## Your assignment
Filter the listing below down to the lines holding the word "green", and copy those lines.

## Extracted records

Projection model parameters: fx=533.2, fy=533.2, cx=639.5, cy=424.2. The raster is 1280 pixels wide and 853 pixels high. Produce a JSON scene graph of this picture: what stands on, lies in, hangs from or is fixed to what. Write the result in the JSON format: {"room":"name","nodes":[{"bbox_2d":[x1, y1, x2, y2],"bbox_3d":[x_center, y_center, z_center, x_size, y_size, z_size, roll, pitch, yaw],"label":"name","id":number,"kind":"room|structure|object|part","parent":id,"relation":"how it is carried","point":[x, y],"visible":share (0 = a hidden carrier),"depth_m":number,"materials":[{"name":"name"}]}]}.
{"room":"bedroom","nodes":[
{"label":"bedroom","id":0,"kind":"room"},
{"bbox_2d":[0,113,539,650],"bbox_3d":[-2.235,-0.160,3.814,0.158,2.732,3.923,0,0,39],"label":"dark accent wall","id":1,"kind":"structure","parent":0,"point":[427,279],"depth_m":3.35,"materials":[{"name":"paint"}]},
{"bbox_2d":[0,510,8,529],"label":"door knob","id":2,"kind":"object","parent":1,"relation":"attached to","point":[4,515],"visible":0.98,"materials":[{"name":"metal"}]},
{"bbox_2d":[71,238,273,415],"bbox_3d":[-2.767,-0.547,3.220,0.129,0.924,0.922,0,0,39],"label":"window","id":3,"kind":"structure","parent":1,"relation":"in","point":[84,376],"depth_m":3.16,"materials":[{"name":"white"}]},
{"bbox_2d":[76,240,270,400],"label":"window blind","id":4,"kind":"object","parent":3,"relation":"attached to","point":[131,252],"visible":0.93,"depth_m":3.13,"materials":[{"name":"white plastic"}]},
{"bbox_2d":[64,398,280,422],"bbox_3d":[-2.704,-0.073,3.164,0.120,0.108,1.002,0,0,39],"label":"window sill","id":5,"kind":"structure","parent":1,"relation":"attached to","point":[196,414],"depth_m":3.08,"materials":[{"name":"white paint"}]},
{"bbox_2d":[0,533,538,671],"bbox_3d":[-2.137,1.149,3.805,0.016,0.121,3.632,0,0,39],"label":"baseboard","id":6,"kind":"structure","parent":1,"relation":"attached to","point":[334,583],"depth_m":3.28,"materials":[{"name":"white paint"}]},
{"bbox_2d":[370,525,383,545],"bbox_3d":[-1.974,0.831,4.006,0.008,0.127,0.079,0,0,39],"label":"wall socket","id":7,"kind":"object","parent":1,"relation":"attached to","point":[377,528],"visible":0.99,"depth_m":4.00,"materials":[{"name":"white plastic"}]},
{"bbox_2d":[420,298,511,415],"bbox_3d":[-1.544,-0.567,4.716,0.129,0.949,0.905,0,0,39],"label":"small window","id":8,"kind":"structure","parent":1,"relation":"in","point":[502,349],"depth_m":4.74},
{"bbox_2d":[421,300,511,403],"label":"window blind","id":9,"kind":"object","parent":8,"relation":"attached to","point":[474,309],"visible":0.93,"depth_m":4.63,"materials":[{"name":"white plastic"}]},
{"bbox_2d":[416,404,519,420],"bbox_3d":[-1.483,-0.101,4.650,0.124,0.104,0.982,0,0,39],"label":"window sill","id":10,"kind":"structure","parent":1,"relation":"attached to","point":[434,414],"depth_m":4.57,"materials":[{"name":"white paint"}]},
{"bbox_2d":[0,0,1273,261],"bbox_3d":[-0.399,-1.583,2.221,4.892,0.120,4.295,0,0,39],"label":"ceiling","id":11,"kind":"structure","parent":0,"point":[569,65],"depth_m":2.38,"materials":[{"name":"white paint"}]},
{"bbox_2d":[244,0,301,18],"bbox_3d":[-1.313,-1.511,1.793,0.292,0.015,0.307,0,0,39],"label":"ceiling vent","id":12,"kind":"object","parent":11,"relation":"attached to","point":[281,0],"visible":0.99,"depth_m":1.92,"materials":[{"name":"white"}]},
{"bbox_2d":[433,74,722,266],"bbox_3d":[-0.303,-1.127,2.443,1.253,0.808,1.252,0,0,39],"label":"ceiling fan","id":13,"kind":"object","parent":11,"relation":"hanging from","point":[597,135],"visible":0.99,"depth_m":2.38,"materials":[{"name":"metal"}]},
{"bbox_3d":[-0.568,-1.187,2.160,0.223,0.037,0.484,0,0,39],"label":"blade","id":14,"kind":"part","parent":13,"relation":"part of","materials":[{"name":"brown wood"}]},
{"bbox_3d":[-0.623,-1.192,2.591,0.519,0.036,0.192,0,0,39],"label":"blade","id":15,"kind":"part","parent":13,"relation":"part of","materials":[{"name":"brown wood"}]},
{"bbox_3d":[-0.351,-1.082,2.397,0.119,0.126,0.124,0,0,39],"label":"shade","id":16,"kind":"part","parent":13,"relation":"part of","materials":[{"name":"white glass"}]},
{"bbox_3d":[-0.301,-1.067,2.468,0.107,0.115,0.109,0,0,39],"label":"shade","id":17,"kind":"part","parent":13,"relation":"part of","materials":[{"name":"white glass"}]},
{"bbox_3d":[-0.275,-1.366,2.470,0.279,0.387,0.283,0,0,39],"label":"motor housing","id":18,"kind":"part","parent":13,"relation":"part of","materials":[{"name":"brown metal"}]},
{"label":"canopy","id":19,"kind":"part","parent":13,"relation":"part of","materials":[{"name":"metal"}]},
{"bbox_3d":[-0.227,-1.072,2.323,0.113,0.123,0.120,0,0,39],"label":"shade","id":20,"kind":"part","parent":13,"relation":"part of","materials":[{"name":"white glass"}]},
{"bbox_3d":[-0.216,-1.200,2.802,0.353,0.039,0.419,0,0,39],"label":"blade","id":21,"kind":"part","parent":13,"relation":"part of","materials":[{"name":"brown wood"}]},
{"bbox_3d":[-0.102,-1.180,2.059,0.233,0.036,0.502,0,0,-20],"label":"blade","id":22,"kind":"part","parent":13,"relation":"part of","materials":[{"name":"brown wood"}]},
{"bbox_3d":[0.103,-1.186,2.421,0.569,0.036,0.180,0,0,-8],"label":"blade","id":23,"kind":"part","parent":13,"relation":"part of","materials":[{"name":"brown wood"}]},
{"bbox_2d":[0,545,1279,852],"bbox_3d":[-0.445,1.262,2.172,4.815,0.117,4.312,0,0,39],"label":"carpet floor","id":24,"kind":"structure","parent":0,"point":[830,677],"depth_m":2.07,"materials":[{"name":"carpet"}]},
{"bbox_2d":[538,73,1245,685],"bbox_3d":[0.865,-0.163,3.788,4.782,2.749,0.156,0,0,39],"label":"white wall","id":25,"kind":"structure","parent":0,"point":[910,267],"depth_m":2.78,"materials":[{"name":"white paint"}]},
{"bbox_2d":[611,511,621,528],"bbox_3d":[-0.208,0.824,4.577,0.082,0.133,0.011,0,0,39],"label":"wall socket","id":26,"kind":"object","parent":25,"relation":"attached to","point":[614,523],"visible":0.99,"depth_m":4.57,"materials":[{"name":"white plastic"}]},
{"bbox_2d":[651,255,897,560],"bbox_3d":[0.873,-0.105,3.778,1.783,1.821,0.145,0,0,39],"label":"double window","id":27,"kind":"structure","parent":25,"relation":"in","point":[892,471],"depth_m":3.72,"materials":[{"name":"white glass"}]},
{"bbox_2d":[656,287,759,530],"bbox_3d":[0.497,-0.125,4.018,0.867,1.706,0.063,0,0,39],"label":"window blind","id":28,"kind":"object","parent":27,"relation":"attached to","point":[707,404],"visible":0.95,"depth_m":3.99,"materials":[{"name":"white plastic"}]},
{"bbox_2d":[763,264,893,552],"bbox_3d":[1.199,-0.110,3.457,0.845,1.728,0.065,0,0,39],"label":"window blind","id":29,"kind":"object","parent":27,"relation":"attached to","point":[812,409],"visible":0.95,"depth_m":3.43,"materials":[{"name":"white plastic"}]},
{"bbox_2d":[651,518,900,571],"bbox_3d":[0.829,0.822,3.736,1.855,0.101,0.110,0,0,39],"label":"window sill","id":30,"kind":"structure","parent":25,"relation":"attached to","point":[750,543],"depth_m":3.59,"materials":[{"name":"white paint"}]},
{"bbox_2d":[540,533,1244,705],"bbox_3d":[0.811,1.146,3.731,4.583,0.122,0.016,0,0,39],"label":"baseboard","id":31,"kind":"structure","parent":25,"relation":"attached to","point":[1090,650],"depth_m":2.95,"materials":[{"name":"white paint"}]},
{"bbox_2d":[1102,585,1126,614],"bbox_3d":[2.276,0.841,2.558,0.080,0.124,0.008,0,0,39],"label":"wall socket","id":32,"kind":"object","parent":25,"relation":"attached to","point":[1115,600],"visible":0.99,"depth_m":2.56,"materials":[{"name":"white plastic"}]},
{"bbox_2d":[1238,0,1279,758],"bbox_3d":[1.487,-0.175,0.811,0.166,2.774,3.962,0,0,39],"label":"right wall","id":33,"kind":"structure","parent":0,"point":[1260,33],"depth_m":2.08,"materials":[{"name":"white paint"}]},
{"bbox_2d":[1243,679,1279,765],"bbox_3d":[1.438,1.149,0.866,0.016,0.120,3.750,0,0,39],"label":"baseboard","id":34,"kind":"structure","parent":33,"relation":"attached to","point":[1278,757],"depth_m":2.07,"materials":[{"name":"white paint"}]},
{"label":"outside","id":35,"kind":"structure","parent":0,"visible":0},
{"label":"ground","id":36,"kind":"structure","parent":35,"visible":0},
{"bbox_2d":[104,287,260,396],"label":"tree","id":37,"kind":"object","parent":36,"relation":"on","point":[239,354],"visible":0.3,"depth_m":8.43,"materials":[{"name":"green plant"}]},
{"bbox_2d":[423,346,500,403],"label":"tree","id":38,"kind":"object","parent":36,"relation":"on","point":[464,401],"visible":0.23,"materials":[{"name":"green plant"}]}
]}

## Finished exercise
{"bbox_2d":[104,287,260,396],"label":"tree","id":37,"kind":"object","parent":36,"relation":"on","point":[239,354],"visible":0.3,"depth_m":8.43,"materials":[{"name":"green plant"}]},
{"bbox_2d":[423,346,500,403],"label":"tree","id":38,"kind":"object","parent":36,"relation":"on","point":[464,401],"visible":0.23,"materials":[{"name":"green plant"}]}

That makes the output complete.